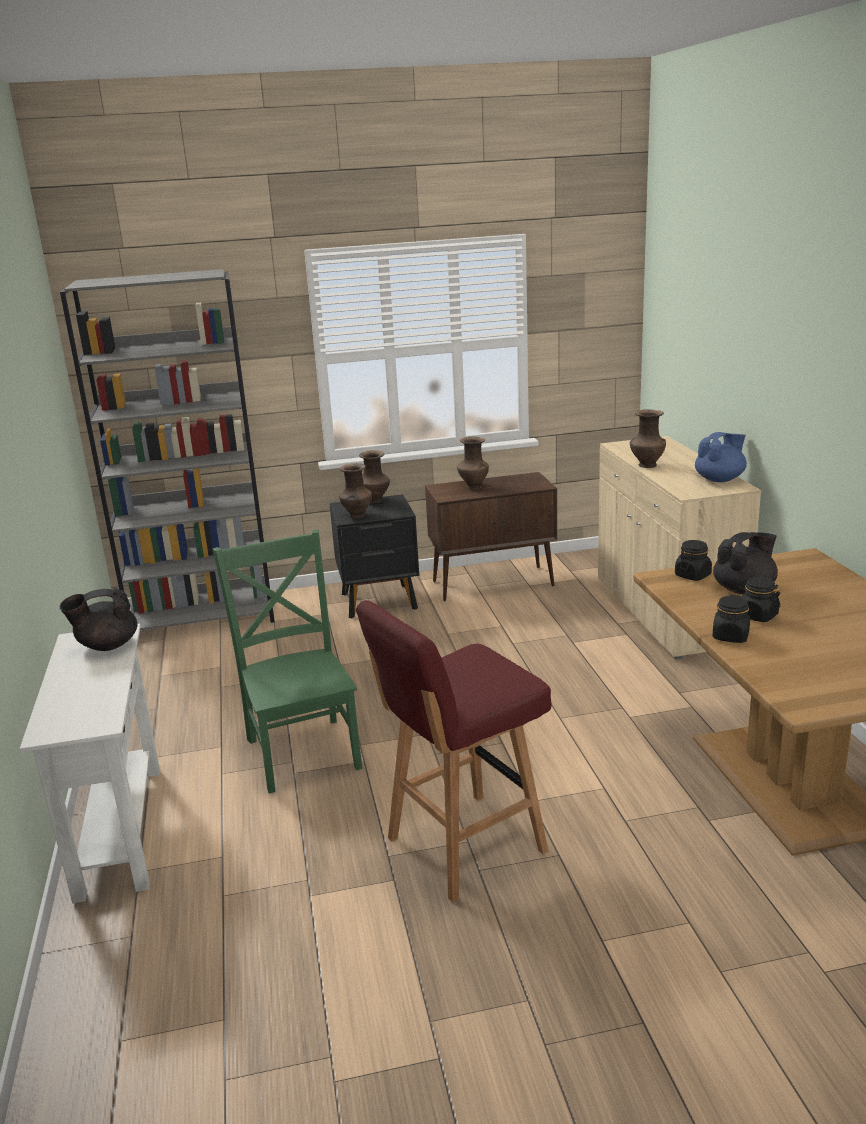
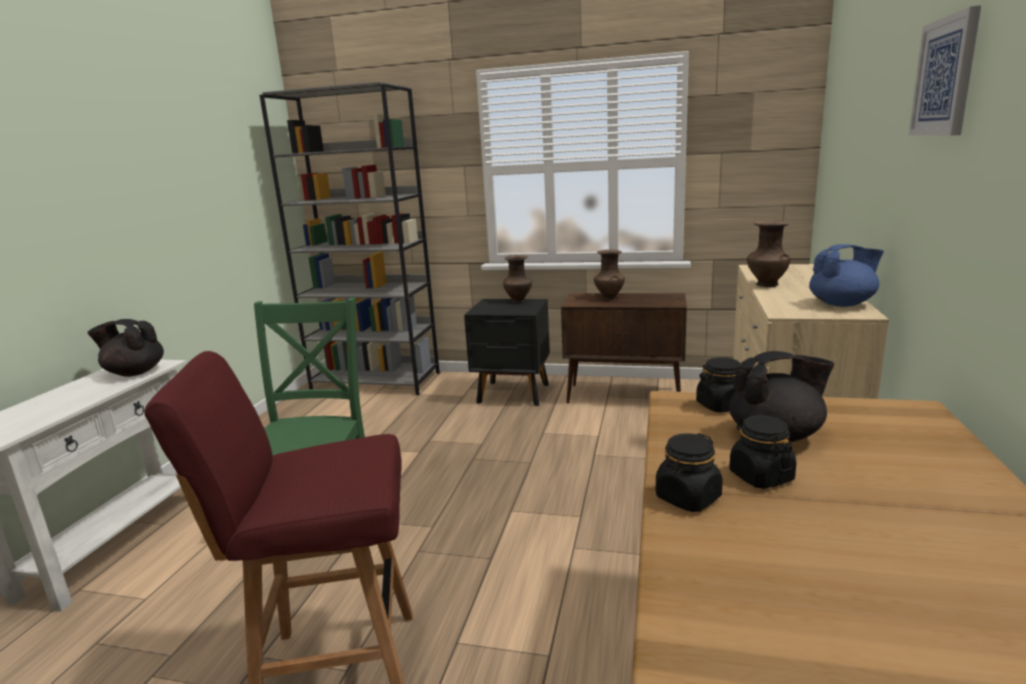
camera: 25 degrees right, 5 degrees down
(357, 515) = (488, 310): brown vase -> none
(794, 321) = (945, 77): none -> picture

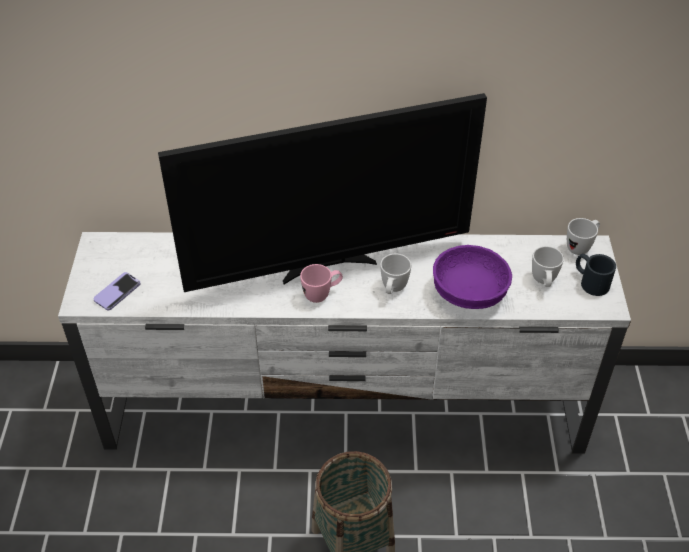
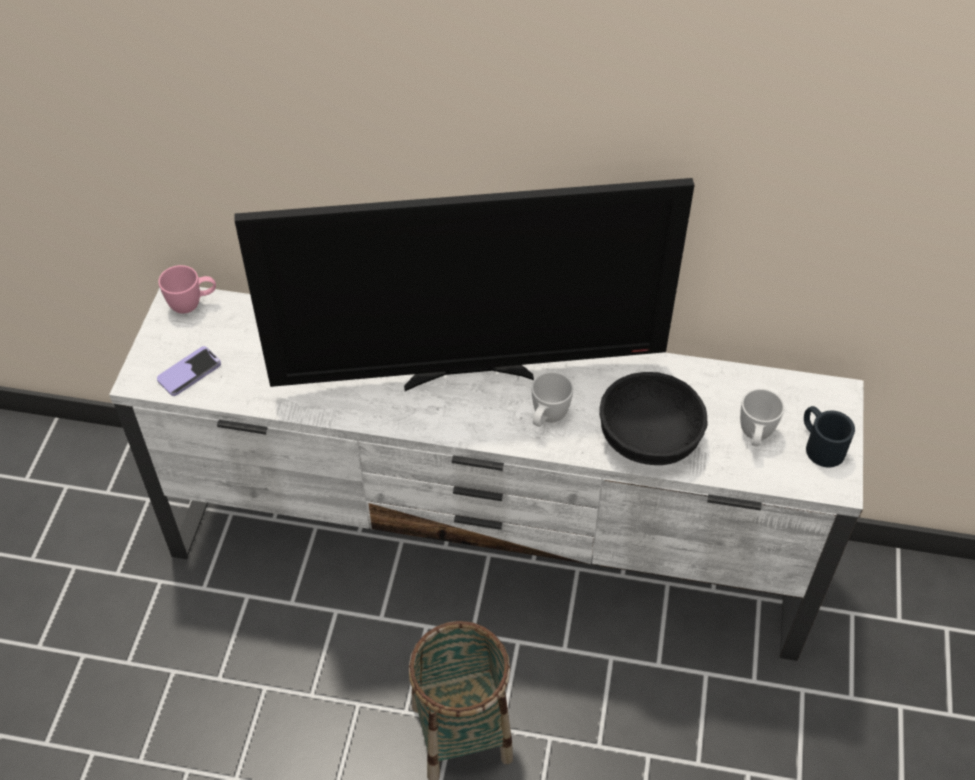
camera: 10 degrees right, 5 degrees up
(322, 294) = (451, 412): pink mug -> pink mug (193, 304)
(469, 293) = (649, 438): purple bowl -> black bowl
(581, 246) = (820, 392): white mug -> none

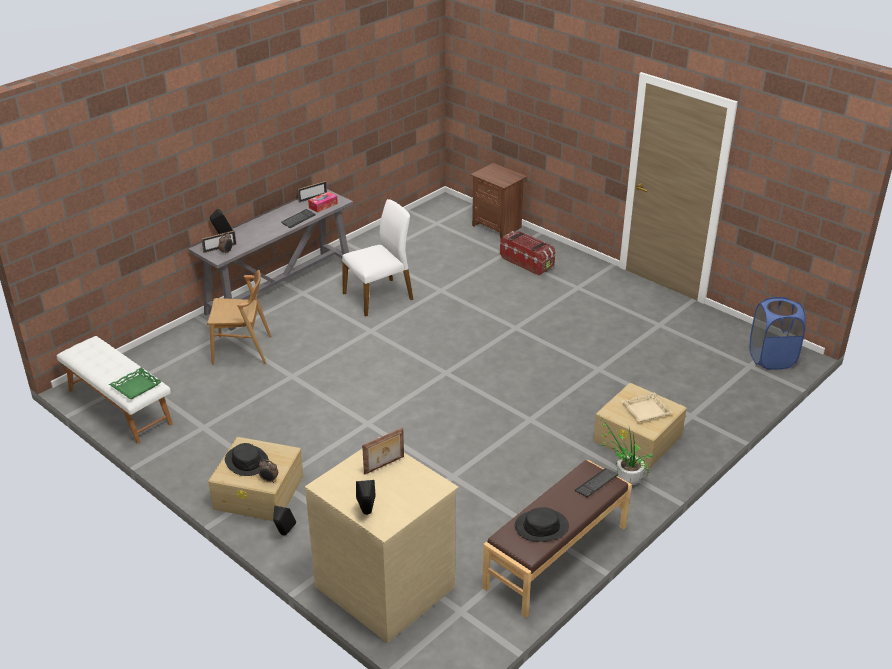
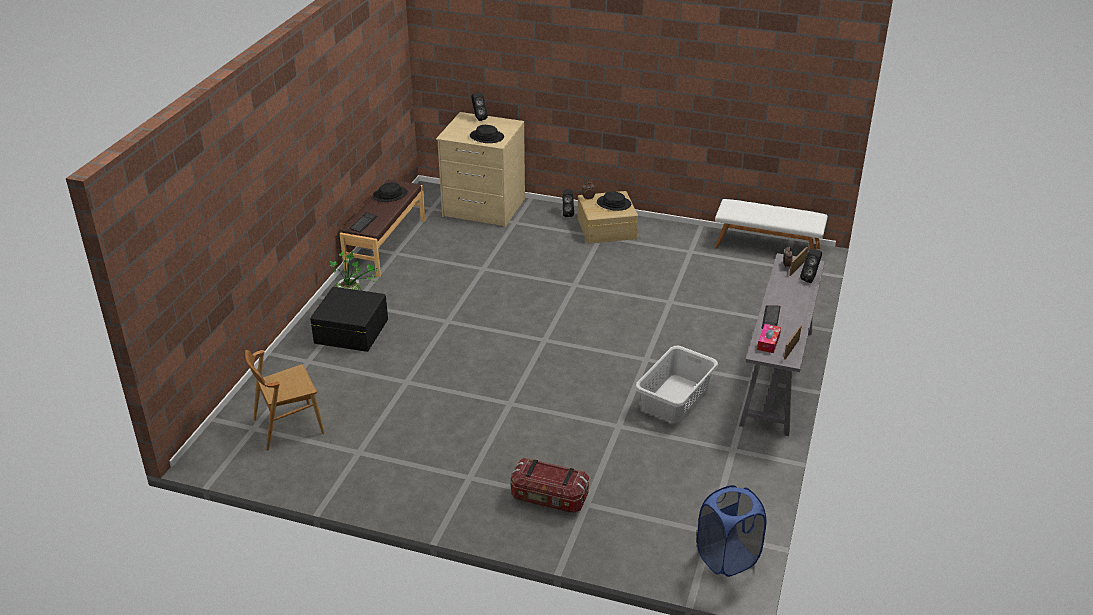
camera: 155 degrees right, 0 degrees up
(136, 387) = (734, 205): green tray -> none
(242, 350) = (735, 310): brown chair -> brown chair (288, 426)
(379, 296) = (674, 398): white chair -> grey laundry basket
(384, 465) = (486, 137): picture frame -> black hat
(497, 226) = (627, 553): brown nightstand -> none
(638, 438) = (351, 330): beige storage box -> black storage box
(646, 411) = (344, 305): beige tray -> none
(771, 358) = (230, 443): blue laundry basket -> blue laundry basket (727, 558)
--------------------
■ Aim of the exercise ■
Nothing but the records, restated word for word and stripped of images, belongs in the answer.

■ Exercise output ■
camera: 25 degrees right, 5 degrees down
(357, 515) = (488, 310): brown vase -> none
(794, 321) = (945, 77): none -> picture

camera: 10 degrees right, 5 degrees up
(322, 294) = (451, 412): pink mug -> pink mug (193, 304)
(469, 293) = (649, 438): purple bowl -> black bowl
(581, 246) = (820, 392): white mug -> none

camera: 155 degrees right, 0 degrees up
(136, 387) = (734, 205): green tray -> none
(242, 350) = (735, 310): brown chair -> brown chair (288, 426)
(379, 296) = (674, 398): white chair -> grey laundry basket
(384, 465) = (486, 137): picture frame -> black hat
(497, 226) = (627, 553): brown nightstand -> none
(638, 438) = (351, 330): beige storage box -> black storage box
(646, 411) = (344, 305): beige tray -> none
(771, 358) = (230, 443): blue laundry basket -> blue laundry basket (727, 558)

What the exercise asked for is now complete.